WORK INSTRUCTION: Each line of the material below must be transcribed exactly.

RECORDS SHOWN:

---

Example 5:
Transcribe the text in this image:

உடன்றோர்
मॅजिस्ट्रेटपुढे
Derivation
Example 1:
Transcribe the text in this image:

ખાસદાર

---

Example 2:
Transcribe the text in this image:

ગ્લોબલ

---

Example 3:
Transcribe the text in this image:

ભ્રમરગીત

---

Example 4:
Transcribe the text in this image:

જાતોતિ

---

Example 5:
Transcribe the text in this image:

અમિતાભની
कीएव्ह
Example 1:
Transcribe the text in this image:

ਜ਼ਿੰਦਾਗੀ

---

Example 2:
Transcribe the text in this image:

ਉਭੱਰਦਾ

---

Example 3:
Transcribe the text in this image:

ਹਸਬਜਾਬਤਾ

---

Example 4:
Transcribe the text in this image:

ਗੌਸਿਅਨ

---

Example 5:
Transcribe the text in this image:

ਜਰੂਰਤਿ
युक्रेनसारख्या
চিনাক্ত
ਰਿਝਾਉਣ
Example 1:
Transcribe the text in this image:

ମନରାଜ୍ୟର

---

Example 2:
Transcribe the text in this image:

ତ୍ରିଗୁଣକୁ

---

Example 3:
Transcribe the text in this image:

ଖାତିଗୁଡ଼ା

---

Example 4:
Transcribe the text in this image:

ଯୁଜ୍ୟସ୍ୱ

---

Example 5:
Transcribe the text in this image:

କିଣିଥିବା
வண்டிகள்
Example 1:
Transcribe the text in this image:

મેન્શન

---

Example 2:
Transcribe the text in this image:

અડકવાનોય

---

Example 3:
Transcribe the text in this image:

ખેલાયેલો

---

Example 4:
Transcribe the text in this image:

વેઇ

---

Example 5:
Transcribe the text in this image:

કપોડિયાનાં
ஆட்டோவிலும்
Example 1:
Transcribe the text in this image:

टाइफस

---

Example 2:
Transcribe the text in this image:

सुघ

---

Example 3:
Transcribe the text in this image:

EXERCISE SOLUTION:
---

Example 5:
Transcribe the text in this image:

உடன்றோர்
मॅजिस्ट्रेटपुढे
Derivation
Example 1:
Transcribe the text in this image:

ખાસદાર

---

Example 2:
Transcribe the text in this image:

ગ્લોબલ

---

Example 3:
Transcribe the text in this image:

ભ્રમરગીત

---

Example 4:
Transcribe the text in this image:

જાતોતિ

---

Example 5:
Transcribe the text in this image:

અમિતાભની
कीएव्ह
Example 1:
Transcribe the text in this image:

ਜ਼ਿੰਦਾਗੀ

---

Example 2:
Transcribe the text in this image:

ਉਭੱਰਦਾ

---

Example 3:
Transcribe the text in this image:

ਹਸਬਜਾਬਤਾ

---

Example 4:
Transcribe the text in this image:

ਗੌਸਿਅਨ

---

Example 5:
Transcribe the text in this image:

ਜਰੂਰਤਿ
युक्रेनसारख्या
চিনাক্ত
ਰਿਝਾਉਣ
Example 1:
Transcribe the text in this image:

ମନରାଜ୍ୟର

---

Example 2:
Transcribe the text in this image:

ତ୍ରିଗୁଣକୁ

---

Example 3:
Transcribe the text in this image:

ଖାତିଗୁଡ଼ା

---

Example 4:
Transcribe the text in this image:

ଯୁଜ୍ୟସ୍ୱ

---

Example 5:
Transcribe the text in this image:

କିଣିଥିବା
வண்டிகள்
Example 1:
Transcribe the text in this image:

મેન્શન

---

Example 2:
Transcribe the text in this image:

અડકવાનોય

---

Example 3:
Transcribe the text in this image:

ખેલાયેલો

---

Example 4:
Transcribe the text in this image:

વેઇ

---

Example 5:
Transcribe the text in this image:

કપોડિયાનાં
ஆட்டோவிலும்
Example 1:
Transcribe the text in this image:

टाइफस

---

Example 2:
Transcribe the text in this image:

सुघ

---

Example 3:
Transcribe the text in this image:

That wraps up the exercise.